В корнях лиственницы, растущей несколько поодаль от стоянки, лежит Загря, уткнув свой нос глубоко в пушистый хвост и обжигая нас двумя живыми синеватыми фарами.
Долбачи уходит за водою. Я рассказываю Цыбину о неудачной встрече с людоедом, а сам не свожу глаз с Карарбаха. Его чай давно остыл, он сидит все так же, скрючившись, обхватив в коленях костлявыми руками длинные, худые ноги. Иногда на лице его вздрогнет скула, подадутся вперед сжатые» губы, над переносицей сомкнутся лохматые обрубки поседевших бровей. А глаза непрерывно продолжают следить за синими вспышками костра.
Не вспомнилось ли ему прошлое, недавнее и уже давно приглушенное временем? Может быть, перед ним сейчас с воем взметнулась пурга, воскресла встреча в безмолвии с звериной яростью, пятидесятиградусные морозы у неразожженного костра, длительные голодовки, боль в теле от медвежьих когтей
– все это было в жизни старика… Нет, я не жалею его, я по-настоящему ему завидую!
Ночь дохнула сыростью. Исчезли звезды. Над стоянкой нависли тучи. Пошел дождь, зацокал по листьям, по болоту, ушел через равнину на север, оставив после себя мокрые заросли. Долго еще падали капли с лиственницы на расплавленные угли, на головы, разбивались о камни на мелкие брызги. Еще более неприветливо стало на этом скудном клочке земли.
Я легонько толкаю в бок сидящего рядом Карарбаха, показываю на кружку
– чай остыл!
Он разрывает сцепленные пальцы рук, не глядя, на ощупь находит на притоптанном ягеле кусочек сахару, кладет в рот и начинает пить. Но чувствуется, что все еще не может он оторваться от каких-то дум, принесенных сюда на стоянку.
Неожиданно, точно подброшенный взрывом, старик вскочил, схватил бердану и, повернувшись в сторону мыска, вытянулся во весь рост. В глазах, обращенных в темноту, блеснула ярость.
Угрожая кому-то ружьем, Карарбах крикнул что-то непонятное.
– Кому он угрожает? – спросил я Долбачи.
– Я тоже плохо понимаю. Однако он так сказал: «Я убью его!»
– Кого его?
Долбачи удивленно посмотрел на меня, не ответил. Он долил чайник и повесил на огонь.
Старик продолжал стоять, подставляя грудь ветру, всматриваясь вдаль.
Я легонько взял Карарбаха за руку, усадил к костру. Цыбин поставил перед ним дымящуюся банку с консервированным мясом, кусок лепешки, и мы молча стали ужинать.

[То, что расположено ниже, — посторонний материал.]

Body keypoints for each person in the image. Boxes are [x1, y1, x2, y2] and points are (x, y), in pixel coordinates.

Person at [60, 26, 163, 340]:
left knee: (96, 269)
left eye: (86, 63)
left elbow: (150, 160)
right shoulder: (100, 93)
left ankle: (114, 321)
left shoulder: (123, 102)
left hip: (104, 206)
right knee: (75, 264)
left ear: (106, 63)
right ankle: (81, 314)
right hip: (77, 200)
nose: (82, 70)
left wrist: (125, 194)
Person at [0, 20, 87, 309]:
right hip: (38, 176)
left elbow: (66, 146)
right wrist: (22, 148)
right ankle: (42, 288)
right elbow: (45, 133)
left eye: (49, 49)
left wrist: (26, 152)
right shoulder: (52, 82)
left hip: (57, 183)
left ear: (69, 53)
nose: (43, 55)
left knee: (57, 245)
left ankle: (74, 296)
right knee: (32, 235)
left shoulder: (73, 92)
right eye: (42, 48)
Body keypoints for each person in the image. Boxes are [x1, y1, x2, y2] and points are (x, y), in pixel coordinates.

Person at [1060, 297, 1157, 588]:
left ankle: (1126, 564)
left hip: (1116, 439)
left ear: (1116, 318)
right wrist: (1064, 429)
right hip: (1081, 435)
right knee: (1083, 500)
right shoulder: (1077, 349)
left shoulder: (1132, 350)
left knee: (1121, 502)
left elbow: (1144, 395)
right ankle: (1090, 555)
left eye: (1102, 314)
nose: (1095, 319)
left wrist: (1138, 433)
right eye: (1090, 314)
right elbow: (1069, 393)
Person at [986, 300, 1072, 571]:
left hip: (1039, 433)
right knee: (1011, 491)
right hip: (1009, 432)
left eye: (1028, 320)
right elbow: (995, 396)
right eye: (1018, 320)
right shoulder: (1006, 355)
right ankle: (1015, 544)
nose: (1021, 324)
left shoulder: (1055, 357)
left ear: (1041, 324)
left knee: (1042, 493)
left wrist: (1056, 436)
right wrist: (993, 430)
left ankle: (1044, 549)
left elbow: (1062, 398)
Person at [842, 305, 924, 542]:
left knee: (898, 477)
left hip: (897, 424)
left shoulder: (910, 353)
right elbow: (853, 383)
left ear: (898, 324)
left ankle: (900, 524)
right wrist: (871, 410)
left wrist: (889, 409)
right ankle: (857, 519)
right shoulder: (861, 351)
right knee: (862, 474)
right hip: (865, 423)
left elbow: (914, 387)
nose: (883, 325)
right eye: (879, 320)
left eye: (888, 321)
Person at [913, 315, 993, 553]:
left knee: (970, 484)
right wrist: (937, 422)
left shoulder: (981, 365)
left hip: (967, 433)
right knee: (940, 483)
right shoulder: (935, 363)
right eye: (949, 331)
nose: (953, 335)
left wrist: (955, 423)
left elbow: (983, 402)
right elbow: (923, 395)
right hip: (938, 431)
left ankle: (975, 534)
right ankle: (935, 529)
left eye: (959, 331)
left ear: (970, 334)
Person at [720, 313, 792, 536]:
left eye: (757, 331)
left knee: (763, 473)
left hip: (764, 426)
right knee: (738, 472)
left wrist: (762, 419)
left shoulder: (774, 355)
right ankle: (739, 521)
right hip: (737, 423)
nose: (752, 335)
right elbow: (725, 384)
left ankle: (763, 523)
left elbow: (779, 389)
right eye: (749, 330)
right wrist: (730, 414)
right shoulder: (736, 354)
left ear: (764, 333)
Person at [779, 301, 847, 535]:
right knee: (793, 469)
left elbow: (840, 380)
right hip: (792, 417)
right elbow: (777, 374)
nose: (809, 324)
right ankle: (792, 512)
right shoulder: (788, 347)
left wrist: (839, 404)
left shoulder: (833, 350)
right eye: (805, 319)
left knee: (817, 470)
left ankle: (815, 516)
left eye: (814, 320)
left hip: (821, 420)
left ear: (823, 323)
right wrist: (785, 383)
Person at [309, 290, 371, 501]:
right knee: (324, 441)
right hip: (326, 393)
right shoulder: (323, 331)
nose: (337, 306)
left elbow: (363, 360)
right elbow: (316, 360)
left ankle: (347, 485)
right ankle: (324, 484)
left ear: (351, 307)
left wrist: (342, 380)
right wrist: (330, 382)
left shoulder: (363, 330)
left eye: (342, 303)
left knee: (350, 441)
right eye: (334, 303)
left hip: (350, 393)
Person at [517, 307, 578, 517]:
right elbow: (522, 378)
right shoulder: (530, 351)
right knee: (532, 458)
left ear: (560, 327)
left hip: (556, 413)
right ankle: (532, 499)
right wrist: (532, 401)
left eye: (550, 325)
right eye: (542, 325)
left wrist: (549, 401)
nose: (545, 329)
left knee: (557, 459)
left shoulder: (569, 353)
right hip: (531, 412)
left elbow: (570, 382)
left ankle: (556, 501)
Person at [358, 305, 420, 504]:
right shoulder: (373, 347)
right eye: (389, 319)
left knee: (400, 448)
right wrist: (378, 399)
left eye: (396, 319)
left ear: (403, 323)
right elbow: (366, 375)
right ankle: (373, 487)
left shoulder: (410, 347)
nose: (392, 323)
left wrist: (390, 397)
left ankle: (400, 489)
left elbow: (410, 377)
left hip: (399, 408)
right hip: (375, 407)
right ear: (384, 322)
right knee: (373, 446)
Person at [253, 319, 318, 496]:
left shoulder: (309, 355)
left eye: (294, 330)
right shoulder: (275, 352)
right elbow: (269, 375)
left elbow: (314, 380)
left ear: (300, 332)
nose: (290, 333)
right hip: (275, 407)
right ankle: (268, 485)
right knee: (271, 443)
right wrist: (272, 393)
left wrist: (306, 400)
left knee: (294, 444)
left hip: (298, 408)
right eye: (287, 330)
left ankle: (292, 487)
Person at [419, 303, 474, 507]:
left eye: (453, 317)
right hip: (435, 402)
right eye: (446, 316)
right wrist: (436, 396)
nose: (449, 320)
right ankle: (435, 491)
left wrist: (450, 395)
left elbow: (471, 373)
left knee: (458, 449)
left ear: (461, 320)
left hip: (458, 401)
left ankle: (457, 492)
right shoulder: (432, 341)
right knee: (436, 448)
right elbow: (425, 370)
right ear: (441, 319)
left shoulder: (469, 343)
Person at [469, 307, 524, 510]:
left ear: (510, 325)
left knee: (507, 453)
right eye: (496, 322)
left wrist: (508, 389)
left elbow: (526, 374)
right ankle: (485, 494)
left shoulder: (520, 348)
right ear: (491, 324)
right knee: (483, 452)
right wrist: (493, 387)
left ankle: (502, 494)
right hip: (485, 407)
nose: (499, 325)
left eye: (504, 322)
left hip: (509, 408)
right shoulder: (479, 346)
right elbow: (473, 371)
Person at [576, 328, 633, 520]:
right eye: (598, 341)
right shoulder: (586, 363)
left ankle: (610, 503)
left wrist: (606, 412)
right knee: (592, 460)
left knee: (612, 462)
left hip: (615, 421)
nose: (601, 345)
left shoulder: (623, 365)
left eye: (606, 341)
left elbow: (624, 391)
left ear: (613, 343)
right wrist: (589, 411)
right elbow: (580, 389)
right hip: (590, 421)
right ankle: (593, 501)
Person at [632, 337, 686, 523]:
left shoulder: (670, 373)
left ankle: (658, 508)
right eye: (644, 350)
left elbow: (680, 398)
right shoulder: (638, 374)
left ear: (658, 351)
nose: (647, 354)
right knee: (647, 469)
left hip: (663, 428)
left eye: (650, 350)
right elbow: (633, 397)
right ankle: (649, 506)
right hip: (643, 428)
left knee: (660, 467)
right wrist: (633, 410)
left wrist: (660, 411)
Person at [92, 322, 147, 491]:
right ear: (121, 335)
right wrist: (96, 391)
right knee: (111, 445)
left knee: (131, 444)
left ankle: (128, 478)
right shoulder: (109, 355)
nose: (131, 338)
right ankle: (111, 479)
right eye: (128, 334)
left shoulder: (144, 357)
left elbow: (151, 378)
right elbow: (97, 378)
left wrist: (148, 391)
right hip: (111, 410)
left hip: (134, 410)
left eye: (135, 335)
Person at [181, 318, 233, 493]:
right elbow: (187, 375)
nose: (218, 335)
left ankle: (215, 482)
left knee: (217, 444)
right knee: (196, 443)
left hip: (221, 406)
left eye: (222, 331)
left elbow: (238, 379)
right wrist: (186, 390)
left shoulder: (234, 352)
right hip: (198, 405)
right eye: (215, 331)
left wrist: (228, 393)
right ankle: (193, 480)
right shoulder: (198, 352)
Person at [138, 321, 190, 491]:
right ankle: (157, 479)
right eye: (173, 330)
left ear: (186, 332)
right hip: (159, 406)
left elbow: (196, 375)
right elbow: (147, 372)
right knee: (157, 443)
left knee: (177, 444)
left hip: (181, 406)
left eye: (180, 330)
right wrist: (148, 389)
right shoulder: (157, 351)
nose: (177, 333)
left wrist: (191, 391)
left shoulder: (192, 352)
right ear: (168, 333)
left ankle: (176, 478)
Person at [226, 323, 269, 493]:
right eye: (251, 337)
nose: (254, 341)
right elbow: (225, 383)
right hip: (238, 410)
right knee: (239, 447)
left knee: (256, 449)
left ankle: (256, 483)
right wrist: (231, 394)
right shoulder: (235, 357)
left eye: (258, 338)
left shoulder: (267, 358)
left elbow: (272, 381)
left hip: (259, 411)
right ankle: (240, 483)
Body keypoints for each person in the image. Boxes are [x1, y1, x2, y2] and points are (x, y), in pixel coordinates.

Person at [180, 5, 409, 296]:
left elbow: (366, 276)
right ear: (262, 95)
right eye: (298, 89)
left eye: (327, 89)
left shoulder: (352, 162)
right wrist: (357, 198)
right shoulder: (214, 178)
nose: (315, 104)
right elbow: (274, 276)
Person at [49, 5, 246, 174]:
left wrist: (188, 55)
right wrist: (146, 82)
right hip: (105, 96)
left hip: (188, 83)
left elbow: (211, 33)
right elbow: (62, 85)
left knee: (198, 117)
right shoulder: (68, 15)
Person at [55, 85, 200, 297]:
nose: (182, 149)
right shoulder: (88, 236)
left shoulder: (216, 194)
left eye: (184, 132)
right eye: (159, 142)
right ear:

С озер налетает ветерок, стланик вздрагивает от его прикосновения. Где-то в темноте поет дождевой водой ручеек – ночная музыка глухих, далеких перелесков.
Карарбах начал что-то рассказывать Долбачи. Говорил он возбужденно, иногда кивая головой то в мою сторону, то в сторону Ямбуя. Затем старик взял у собеседника трубку, потянул раз, другой… Долбачи пересел ко мне, стал переводить.
– Он говорит: когда два люди ходят вместе, амакан их боится. Поэтому он сегодня не напал на вас. Вдвоем его не убить. Понимаешь? Карарбах спрашивает: ты можешь один ходить на амакана?
– Могу! – ответил я, не подумав.
– Ходить надо обязательно с котелком.
– Почему?
– Потому что все люди ваши, которых кушал амакан, были с котелками. Старик считает: когда они ходили по чаще, котелок бился о ветки, звенел, амакан далеко слышал, бежал на звук. И ты должен так ходить.
– Скажи Карарбаху, что я согласен.
– Тогда еще слушай. Старик говорит, что амакан ловит людей сзади, это место, – Долбачи хватает себя рукой за затылок, – и прыгает с правой стороны. Когда будешь идти по стланику – это хорошо знай.
– Не понимаю, – перебиваю я проводника. – Спроси Карарбаха, почему нападать медведь будет обязательно сзади и с правой стороны?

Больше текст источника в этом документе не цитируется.